Late 2002 saw the culmination of a fourteen-issue Avengers saga where Kang the Conqueror conducted his most successful campaign in the conquest of present-day Earth. It was the "Age of Ultron" story of its day, engulfing the entire planet in war and seeing Kang forcing the world to accede to surrender--and thereafter begin a struggle of resistance that finally resulted in a hard-fought, costly victory and Kang's defeat.

Among the dead was the Avengers' federal liaison to the National Security Council, Duane Freeman, who was killed when Washington, D.C. suffered a devastating attack which left it in near-ruin.  Freeman succeeded his predecessors, Henry Gyrich and Raymond Sikorski, and came aboard as the book was beginning its 1998 run and the team was selecting a new lineup.  Their new liaison was quite disarming, keeping a low profile and assuring the Avengers that he would do his best to accommodate their needs.

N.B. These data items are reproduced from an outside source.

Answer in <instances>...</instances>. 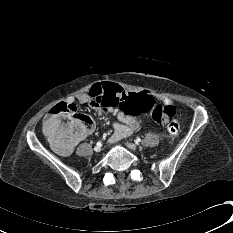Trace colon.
<instances>
[{
  "instance_id": "5ec220e1",
  "label": "colon",
  "mask_w": 233,
  "mask_h": 233,
  "mask_svg": "<svg viewBox=\"0 0 233 233\" xmlns=\"http://www.w3.org/2000/svg\"><path fill=\"white\" fill-rule=\"evenodd\" d=\"M90 95L94 101L118 107L128 115L148 111L153 121L158 124L166 123L170 136H178L181 132L175 107L158 104L149 90L133 91L119 82H98L92 86ZM44 129L53 144L66 148L72 141L87 137L93 130V121L88 115L78 113L75 106L60 103L51 109Z\"/></svg>"
}]
</instances>
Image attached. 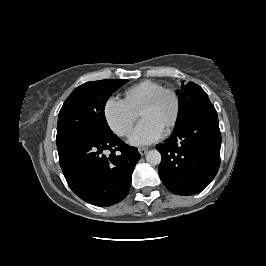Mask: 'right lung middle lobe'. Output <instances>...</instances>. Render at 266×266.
Segmentation results:
<instances>
[{"label": "right lung middle lobe", "mask_w": 266, "mask_h": 266, "mask_svg": "<svg viewBox=\"0 0 266 266\" xmlns=\"http://www.w3.org/2000/svg\"><path fill=\"white\" fill-rule=\"evenodd\" d=\"M128 80H99L78 86L64 102L58 116L57 150L111 132L104 108L113 92Z\"/></svg>", "instance_id": "right-lung-middle-lobe-1"}]
</instances>
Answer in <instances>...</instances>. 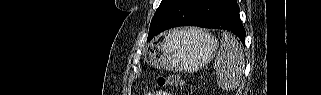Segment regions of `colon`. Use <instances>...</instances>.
Wrapping results in <instances>:
<instances>
[{
  "instance_id": "5ec220e1",
  "label": "colon",
  "mask_w": 321,
  "mask_h": 95,
  "mask_svg": "<svg viewBox=\"0 0 321 95\" xmlns=\"http://www.w3.org/2000/svg\"><path fill=\"white\" fill-rule=\"evenodd\" d=\"M156 84L159 86L164 85H180L183 84V80L178 75H160L156 78Z\"/></svg>"
}]
</instances>
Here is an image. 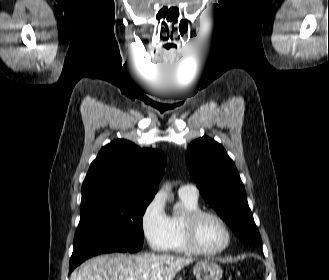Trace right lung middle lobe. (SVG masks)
Returning <instances> with one entry per match:
<instances>
[{
    "label": "right lung middle lobe",
    "mask_w": 329,
    "mask_h": 280,
    "mask_svg": "<svg viewBox=\"0 0 329 280\" xmlns=\"http://www.w3.org/2000/svg\"><path fill=\"white\" fill-rule=\"evenodd\" d=\"M152 199L121 196L82 205L70 268L100 251H139L144 241L142 217Z\"/></svg>",
    "instance_id": "right-lung-middle-lobe-1"
}]
</instances>
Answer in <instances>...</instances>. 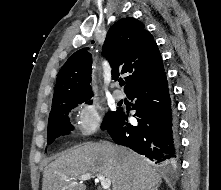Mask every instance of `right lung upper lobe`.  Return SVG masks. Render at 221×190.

Memory escapes me whether or not the Avengers were assigned another liaison who would continue the government's (or what was left of it) oversight of the team following the war with Kang, though at the time the arrangement seemed to have run its course. Freeman was an affable enough fellow who made a genuine effort to avoid ramming federal regulations down the team's collective throat; but rather than monitor the Avengers' adherence to federal requirements from the sidelines, he grew to be more of an administrator of the Avengers' procedural affairs, to an extent that was perhaps a bit overreaching for a man assigned as a liaison. Though trust him to rationalize that involvement by the use of both logic and tact.



This was during the period when the team had some involvement with the Triune Understanding, a sort of self-empowerment movement which eventually began to draw attention to the Avengers for its lack of minorities in its lineup, as well as inflaming public opinion against the team's tolerance of mutants in its ranks. Complicating matters was the fact that Freeman was himself a member of the T.U., causing the team in general and Iron Man in particular to doubt whether Freeman had the Avengers' best interests at heart. Freeman didn't help matters when he picked up on public opinion and began pressuring the Avengers to diversify their ranks, at this point a dead horse that former liaison Gyrich had already beaten but which writer Kurt Busiek decided needed to be resurrected and taken much further than before.

In the meantime, Thor, for one, is becoming infuriated at seeing angry protesters every time he looks around after the Avengers have successfully dealt with a threat which threatened these same people who have come to hold the team in such low regard. And finally, he's pushed to his limit.



Since we know that Mjolnir usually trashes what it's hurled at, scratch one expensive news camera. But the incident prompts Freeman's briefing of the assembled Avengers, as we've seen above.

Yet to put this meeting in perspective, we have to leap ahead a bit, to when the world is picking up the pieces following the war with Kang. In a conversation with Freeman's brother, Iron Man has discovered the extent of Freeman's devotion and loyalty to the Avengers, particularly in light of the team's further dealings with the T.I. where it was discovered that the movement itself was on the level--and that it was only its leader, Jonathan Tremont, along with a few of his aides, who corrupted the organization and used it to further their own agenda. In addition, Freeman, fearing that his classified knowledge of the Avengers' priority codes might have been compromised by Tremont, had set in motion his resignation before he met his death with Kang's attack on Washington. It was a revelation which deeply affected Iron Man and the other Avengers, and which recalled one very vivid memory.




Though instead of relying on Cap's recollection, let's take a peek at how exactly that confrontation went down.






It wouldn't be the first or last time that Freeman stood his ground with the Avengers. I suppose his epitaph might be that he did his job, to the best of his ability--and when your job involves a group that's accustomed to handling their own affairs in-house but nevertheless saw merit in Freeman's proposals, he unquestionably left his mark on this assignment.

As for Thor, he was eventually ready to return to the team--though with one condition.


2 comments:

Doug said...

Great write up. It's difficult to remember the merits of Avengers, Vol. III -- what came after sort of soured my overall outlook of Earth's Mightiest Heroes. I resent what Bendis did to the team -- my favorite team in comics.

This post made me smile on fond memories. Thanks!

Doug

Comicsfan said...

Thanks very much, Doug. I've been meaning to throw more of a spotlight on those issues from that volume of the title, since there's some good material there that bears mentioning--though the run itself has always been a toss-up with me. (I tend to think that Perez's art probably played a major part in jump-starting that volume with readers both old and new.) I think the only other stuff we've done here on it involved Warbird's drinking problem--which, as it happened, was a development the new Avengers lineup featured in this Avengers volume opened the door to.